Good suggestion. I'll send a new version of patch 10 and 11.

Thank you.
diff mbox

Patch

diff --git a/arch/arm/include/asm/kprobes.h b/arch/arm/include/asm/kprobes.h
index 50ff3bc..3ea9be5 100644
--- a/arch/arm/include/asm/kprobes.h
+++ b/arch/arm/include/asm/kprobes.h
@@ -57,6 +57,9 @@  extern __visible kprobe_opcode_t optprobe_template_call;
 extern __visible kprobe_opcode_t optprobe_template_end;
 extern __visible kprobe_opcode_t optprobe_template_sub_sp;
 extern __visible kprobe_opcode_t optprobe_template_add_sp;
+extern __visible kprobe_opcode_t optprobe_template_restore_begin;
+extern __visible kprobe_opcode_t optprobe_template_restore_orig_insn;
+extern __visible kprobe_opcode_t optprobe_template_restore_end;
 
 #define MAX_OPTIMIZED_LENGTH	4
 #define MAX_OPTINSN_SIZE				\
diff --git a/arch/arm/include/asm/probes.h b/arch/arm/include/asm/probes.h
index ee8725c..8ebbe83 100644
--- a/arch/arm/include/asm/probes.h
+++ b/arch/arm/include/asm/probes.h
@@ -50,6 +50,7 @@  struct arch_probes_insn {
 #define set_register_nouse(m, n)	__clear_register_flag(m, n, REG_NO_USE)
 #define set_register_use(m, n)	__set_register_flag(m, n, REG_USE)
 	int register_usage_mask;
+	bool kprobe_direct_exec;
 };
 
 #endif /* __ASSEMBLY__ */
diff --git a/arch/arm/probes/kprobes/opt-arm.c b/arch/arm/probes/kprobes/opt-arm.c
index 6a60df3..f3bd1cc 100644
--- a/arch/arm/probes/kprobes/opt-arm.c
+++ b/arch/arm/probes/kprobes/opt-arm.c
@@ -32,6 +32,13 @@ 
 #include "core.h"
 
 /*
+ * See register_usage_mask.
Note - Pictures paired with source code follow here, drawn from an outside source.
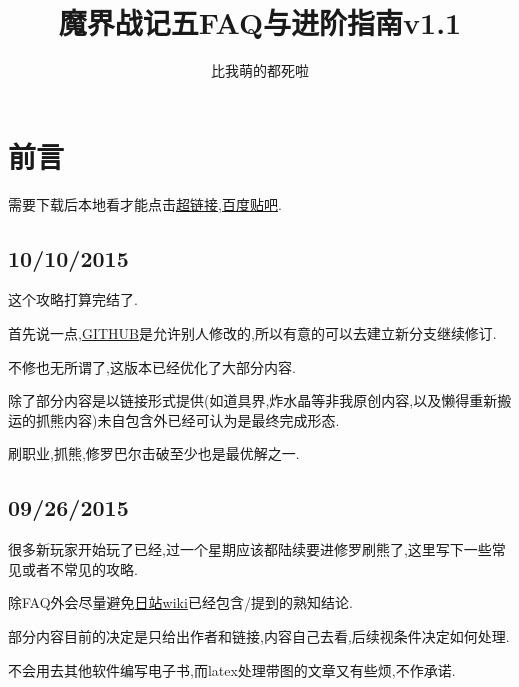 




\title{魔界战记五FAQ与进阶指南v1.1}
\author{比我萌的都死啦}

\maketitle

\newpage

\section{前言}

需要下载后本地看才能点击\href{https://github.com/KindleIsNotKind/Disgaea_5_How_To}{超链接},\href{http://tieba.baidu.com/f?kw=%E9%AD%94%E7%95%8C%E6%88%98%E8%AE%B0&ie=utf-8}{百度贴吧}.

\subsection{10/10/2015}


这个攻略打算完结了.

首先说一点,\href{https://github.com/KindleIsNotKind/Disgaea_5_How_To}{GITHUB}是允许别人修改的,所以有意的可以去建立新分支继续修订.

不修也无所谓了,这版本已经优化了大部分内容.

除了部分内容是以链接形式提供(如道具界,炸水晶等非我原创内容,以及懒得重新搬运的抓熊内容)未自包含外已经可认为是最终完成形态.

刷职业,抓熊,修罗巴尔击破至少也是最优解之一.

\subsection{09/26/2015}

很多新玩家开始玩了已经,过一个星期应该都陆续要进修罗刷熊了,这里写下一些常见或者不常见的攻略.

{\color{red}{本文建立在有魔女DLC和暴君DLC的基础之上,几十块钱和几十小时时间自己选.}}

除FAQ外会尽量避免\href{http://wikinavi.net/disgaea5/index.php}{日站wiki}已经包含/提到的熟知结论.

部分内容目前的决定是只给出作者和链接,内容自己去看,后续视条件决定如何处理.

不会用去其他软件编写电子书,而latex处理带图的文章又有些烦,不作承诺.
If the probed instruction doesn't use PC,
+ * we can copy it into template and have it executed directly without
+ * simulation or emulation.
+ */
+#define can_kprobe_direct_exec(m)	(!((m) & 0xc0000000UL))
+
+/*
  * NOTE: the first sub and add instruction will be modified according
  * to the stack cost of the instruction.
  */
@@ -66,7 +73,15 @@  asm (
 			"	orrne	r2, #1\n"
 			"	strne	r2, [sp, #60] @ set bit0 of PC for thumb\n"
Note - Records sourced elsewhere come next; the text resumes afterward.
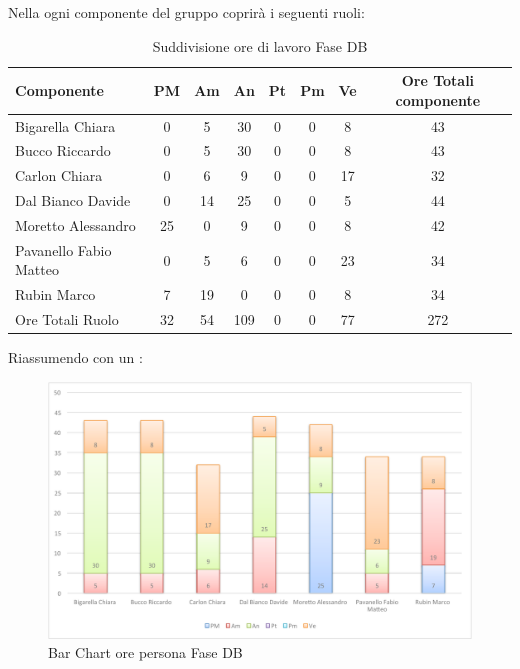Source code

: 				Nella  ogni componente del gruppo \groupname{} coprirà i seguenti ruoli:
				\begin{table}[H]
					\begin{center}
						\begin{tabular}{| l | c | c | c | c | c | c | c |}
							\hline
							Componente 					& PM	& Am 		& An 		& Pt 	& Pm 	& Ve 		& Ore Totali componente \\ \hline
							
							Bigarella Chiara 			& 0		& 5 		& 30 		& 0		& 0		& 8 		& 43 \\
							Bucco Riccardo 				& 0		& 5 		& 30 		& 0		& 0		& 8 		& 43 \\
							Carlon Chiara	 			& 0		& 6 		& 9 		& 0		& 0		& 17 		& 32 \\
							Dal Bianco Davide 			& 0		& 14 		& 25 		& 0		& 0		& 5 		& 44 \\
							Moretto Alessandro 			& 25 	& 0			& 9 		& 0		& 0		& 8 		& 42 \\
							Pavanello Fabio Matteo	 	& 0		& 5 		& 6 		& 0		& 0		& 23 		& 34 \\
							Rubin Marco					& 7 	& 19 		& 0			& 0		& 0		& 8 		& 34 \\ \hline \hline
							
							Ore Totali Ruolo 			& 32 	& 54 		& 109 		& 0		& 0		& 77 		& 272\\ \hline
						\end{tabular}
					\end{center}
					\caption{Suddivisione ore di lavoro Fase DB}
				\end{table}
				Riassumendo con un :
				\begin{figure}[H]\centering
					\includegraphics[width=\textwidth]{PianoDiProgetto/Pics/ChartOreFaseDB.pdf}
					\caption{Bar Chart ore persona Fase DB}
				\end{figure}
 			"	msr	cpsr_cxsf, r1\n"
+			".global optprobe_template_restore_begin\n"
+			"optprobe_template_restore_begin:\n"
 			"	ldmia	sp, {r0 - r15}\n"
+			".global optprobe_template_restore_orig_insn\n"
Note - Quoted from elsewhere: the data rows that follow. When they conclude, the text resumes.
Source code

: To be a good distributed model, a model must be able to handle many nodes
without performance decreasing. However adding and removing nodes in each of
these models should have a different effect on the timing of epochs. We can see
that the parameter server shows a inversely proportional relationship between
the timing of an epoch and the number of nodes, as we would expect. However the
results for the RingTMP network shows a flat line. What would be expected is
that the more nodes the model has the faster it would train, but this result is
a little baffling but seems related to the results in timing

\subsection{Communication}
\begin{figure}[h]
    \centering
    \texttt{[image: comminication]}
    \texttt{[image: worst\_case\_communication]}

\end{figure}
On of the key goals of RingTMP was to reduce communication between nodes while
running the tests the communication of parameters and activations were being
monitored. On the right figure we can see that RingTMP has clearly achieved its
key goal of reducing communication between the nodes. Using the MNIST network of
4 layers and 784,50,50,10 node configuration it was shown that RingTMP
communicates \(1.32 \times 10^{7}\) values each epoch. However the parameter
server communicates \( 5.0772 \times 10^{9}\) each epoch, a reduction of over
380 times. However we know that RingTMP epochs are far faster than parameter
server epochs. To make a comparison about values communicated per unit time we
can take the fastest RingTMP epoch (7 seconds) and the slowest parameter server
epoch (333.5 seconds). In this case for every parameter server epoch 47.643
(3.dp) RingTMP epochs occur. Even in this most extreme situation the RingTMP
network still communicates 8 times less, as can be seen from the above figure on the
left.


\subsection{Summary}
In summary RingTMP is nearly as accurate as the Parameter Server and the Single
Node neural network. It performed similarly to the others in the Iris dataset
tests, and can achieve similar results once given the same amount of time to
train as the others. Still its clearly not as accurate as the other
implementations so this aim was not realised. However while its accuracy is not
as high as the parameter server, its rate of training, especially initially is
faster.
+			"optprobe_template_restore_orig_insn:\n"
+			"	nop\n"
+			".global optprobe_template_restore_end\n"
+			"optprobe_template_restore_end:\n"
+			"	ldmia	sp, {r13 - r15}\n"
 			".global optprobe_template_val\n"
 			"optprobe_template_val:\n"
 			"1:	.long 0\n"
@@ -86,6 +101,12 @@  asm (
 	((unsigned long *)&optprobe_template_add_sp - (unsigned long *)&optprobe_template_entry)
 #define TMPL_SUB_SP \
 	((unsigned long *)&optprobe_template_sub_sp - (unsigned long *)&optprobe_template_entry)
+#define TMPL_RESTORE_BEGIN \
+	((unsigned long *)&optprobe_template_restore_begin - (unsigned long *)&optprobe_template_entry)
+#define TMPL_RESTORE_ORIGN_INSN \
+	((unsigned long *)&optprobe_template_restore_orig_insn - (unsigned long *)&optprobe_template_entry)
+#define TMPL_RESTORE_END \
+	((unsigned long *)&optprobe_template_restore_end - (unsigned long *)&optprobe_template_entry)
 
 /*
  * ARM can always optimize an instruction when using ARM ISA, except
@@ -155,8 +176,12 @@  optimized_callback(struct optimized_kprobe *op, struct pt_regs *regs)
 		__this_cpu_write(current_kprobe, NULL);
 	}
 
-	/* In each case, we must singlestep the replaced instruction. */
-	op->kp.ainsn.insn_singlestep(p->opcode, &p->ainsn, regs);
+	/*
+	 * We singlestep the replaced instruction only when it can't be
+	 * executed directly during restore.
+	 */
+	if (!p->ainsn.kprobe_direct_exec)
+		op->kp.ainsn.insn_singlestep(p->opcode, &p->ainsn, regs);
 
 	local_irq_restore(flags);
 }
@@ -238,6 +263,24 @@  int arch_prepare_optimized_kprobe(struct optimized_kprobe *op, struct kprobe *or
 	val = (unsigned long)optimized_callback;
 	code[TMPL_CALL_IDX] = val;
 
+	/* If possible, copy insn and have it executed during restore */
+	orig->ainsn.kprobe_direct_exec = false;
+	if (can_kprobe_direct_exec(orig->ainsn.register_usage_mask)) {
+		kprobe_opcode_t final_branch = arm_gen_branch(
+				(unsigned long)(&code[TMPL_RESTORE_END]),
+				(unsigned long)(op->kp.addr) + 4);
+		if (final_branch != 0) {
+			/*
+			 * Replace original 'ldmia sp, {r0 - r15}' with
+			 * 'ldmia {r0 - r14}', restore all register except pc.
+			 */
+			code[TMPL_RESTORE_BEGIN] = __opcode_to_mem_arm(0xe89d7fff);
+			code[TMPL_RESTORE_ORIGN_INSN] = __opcode_to_mem_arm(orig->opcode);
+			code[TMPL_RESTORE_END] = __opcode_to_mem_arm(final_branch);
+			orig->ainsn.kprobe_direct_exec = true;
+		}
+	}
+
 	flush_icache_range((unsigned long)code,
 			   (unsigned long)(&code[TMPL_END_IDX]));